Его ладонь опускается на мою шею. Здесь его прикосновения совсем невесомые, легкие, будто дразнящие. Затем его пальцы теребят ворот моей блузки, словно оценивая материал. Я практически не дышу.
Валентин и не думает останавливаться, понимаю я это, когда, отогнув полу блузки, его пальцы медленно скользят по ее краю.
Господи! Пусть сейчас, что-нибудь случится! Зазвонит мой телефон, или в дом войдет охранник. Какой телефон?! Я ж его из-за звонков Григория Викторовича на бесшумный режим поставила! Бли-и-ин!
Между тем ничего «извне» не происходит, и только мой резкий выдох становится слышным нам обоим. На долю секунды Панкратов опускает взгляд, а когда его копья-ресницы взмахивают вверх, не могу не заметить перемену в его глазах. В сознании рождается разумное действие — отстраниться, а на язык мозг отправляет текст вчерашнего обещания, но…

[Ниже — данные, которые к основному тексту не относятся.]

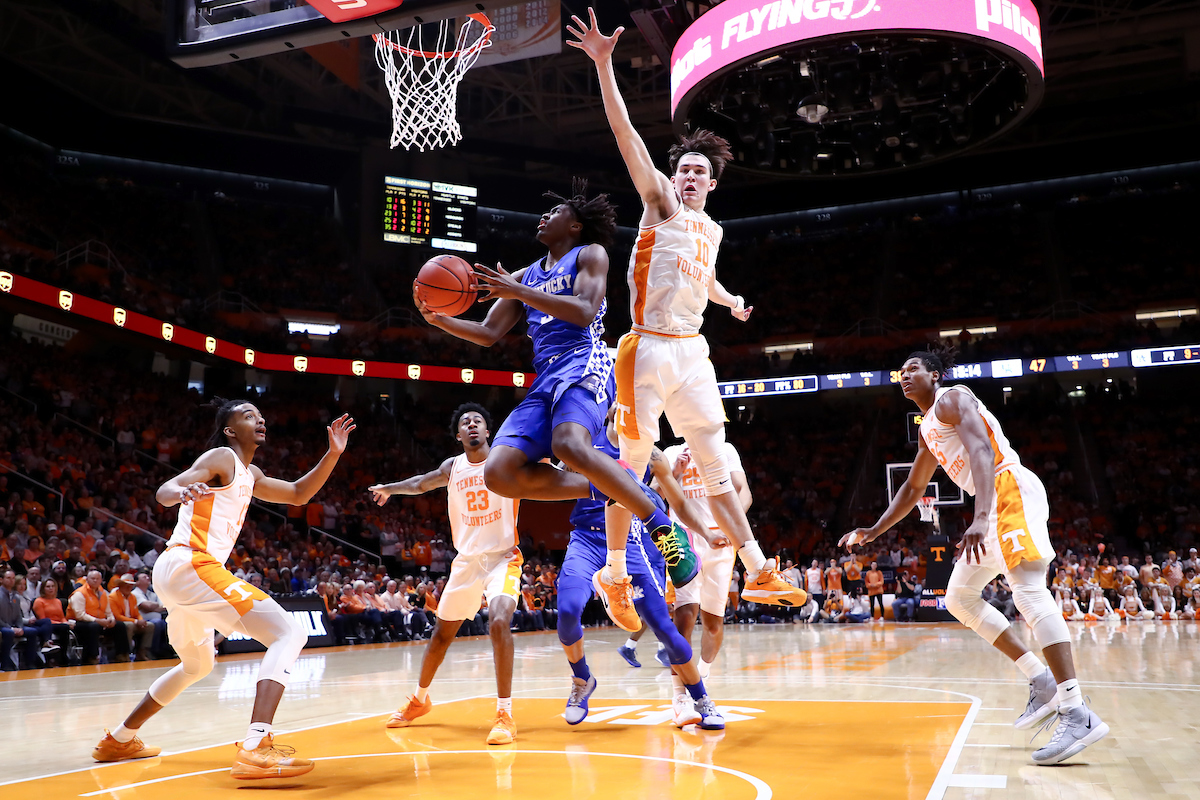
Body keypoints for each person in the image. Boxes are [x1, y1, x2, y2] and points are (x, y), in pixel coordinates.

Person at [566, 9, 804, 611]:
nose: (690, 177)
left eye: (700, 172)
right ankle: (615, 572)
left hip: (692, 348)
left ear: (713, 184)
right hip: (644, 345)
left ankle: (757, 567)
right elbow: (629, 141)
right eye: (684, 170)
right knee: (634, 464)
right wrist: (603, 67)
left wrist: (730, 300)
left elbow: (706, 278)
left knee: (715, 457)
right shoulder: (661, 205)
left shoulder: (713, 231)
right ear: (674, 179)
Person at [412, 182, 692, 633]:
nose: (543, 217)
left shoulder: (590, 254)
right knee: (498, 474)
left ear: (575, 225)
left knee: (567, 443)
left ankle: (659, 523)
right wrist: (440, 319)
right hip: (545, 377)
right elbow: (487, 332)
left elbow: (583, 311)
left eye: (555, 211)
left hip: (587, 360)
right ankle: (611, 489)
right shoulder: (523, 275)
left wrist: (517, 291)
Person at [840, 346, 1108, 765]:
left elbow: (983, 451)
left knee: (1029, 592)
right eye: (900, 372)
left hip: (1006, 490)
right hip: (991, 502)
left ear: (935, 375)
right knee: (958, 599)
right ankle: (1040, 680)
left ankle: (1076, 712)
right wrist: (873, 530)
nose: (905, 376)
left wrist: (981, 516)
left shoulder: (952, 398)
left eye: (913, 369)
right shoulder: (928, 429)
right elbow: (912, 490)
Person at [92, 398, 355, 780]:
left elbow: (299, 494)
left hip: (179, 571)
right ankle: (255, 747)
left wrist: (333, 454)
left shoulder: (252, 474)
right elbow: (166, 490)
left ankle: (119, 739)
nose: (259, 419)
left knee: (198, 665)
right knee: (290, 633)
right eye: (249, 416)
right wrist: (179, 493)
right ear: (231, 430)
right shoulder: (222, 457)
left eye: (261, 415)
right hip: (191, 563)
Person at [554, 405, 724, 730]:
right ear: (607, 409)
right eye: (619, 399)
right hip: (587, 540)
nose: (626, 406)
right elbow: (552, 479)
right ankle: (581, 680)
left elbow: (681, 503)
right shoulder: (583, 441)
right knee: (568, 609)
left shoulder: (654, 455)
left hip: (631, 541)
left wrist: (706, 532)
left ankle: (701, 699)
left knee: (663, 625)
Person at [370, 403, 523, 745]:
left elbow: (541, 467)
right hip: (467, 561)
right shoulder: (452, 468)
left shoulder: (505, 460)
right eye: (465, 422)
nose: (471, 425)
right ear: (459, 435)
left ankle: (504, 713)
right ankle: (420, 699)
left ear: (488, 432)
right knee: (441, 635)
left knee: (498, 620)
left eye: (477, 421)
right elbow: (421, 484)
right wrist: (390, 488)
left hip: (503, 557)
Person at [659, 440, 768, 682]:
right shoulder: (671, 452)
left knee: (713, 621)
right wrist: (674, 472)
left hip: (721, 539)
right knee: (684, 616)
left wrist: (732, 527)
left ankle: (702, 675)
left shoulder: (724, 448)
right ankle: (681, 689)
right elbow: (651, 493)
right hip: (683, 539)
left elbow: (744, 492)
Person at [68, 569, 129, 664]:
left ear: (101, 580)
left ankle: (122, 654)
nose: (95, 581)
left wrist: (111, 619)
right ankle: (92, 657)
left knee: (119, 625)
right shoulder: (79, 593)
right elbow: (80, 615)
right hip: (78, 623)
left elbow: (108, 611)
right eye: (93, 578)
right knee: (94, 626)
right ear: (87, 580)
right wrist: (98, 621)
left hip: (99, 622)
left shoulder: (103, 593)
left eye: (97, 579)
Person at [110, 574, 154, 662]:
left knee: (150, 625)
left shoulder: (132, 597)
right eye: (126, 585)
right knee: (129, 626)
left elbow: (137, 613)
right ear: (120, 585)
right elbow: (117, 616)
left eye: (130, 585)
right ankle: (127, 653)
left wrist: (141, 620)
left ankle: (142, 653)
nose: (128, 587)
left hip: (132, 621)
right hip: (120, 623)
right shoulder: (112, 597)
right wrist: (136, 621)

— Я же про… — окончание моих слов Валентин поглощает губами. Я невольно прикрываю глаза.
Чувствую в груди мини-взрыв восторженных эмоций. Я рада снова ощущать прикосновения его теплых и мягких губ на своих губах. Его ладони деликатно легли на мои ушки и шею, тем самым ненавязчиво зафиксировав положение головы. Хитрюга! Нет сопротивления — нет дискомфорта и боли.
На поцелуй вскоре отзывается мое тело. Низ живота наполняет желание, что я инстинктивно сдвигаю ноги.
После долгого и волнующего поцелуя, мы решаем продышаться. Мужчина прижимается своим лбом к моему, нежно водя подушечками больших пальцев по моим щекам, предлагает:
— Пойдем ко мне. Я же чувствую, что ты тоже хочешь.
Вместо ответа цепляюсь руками за его предплечья.
— Ты стесняешься, словно тебе семнадцать, — Валентин улыбается уголком рта.
— В семнадцать я об этом даже не думала. Экзамены учила. Вот.
— Только не анализируй! — прерывисто дыша, запрещает мне он.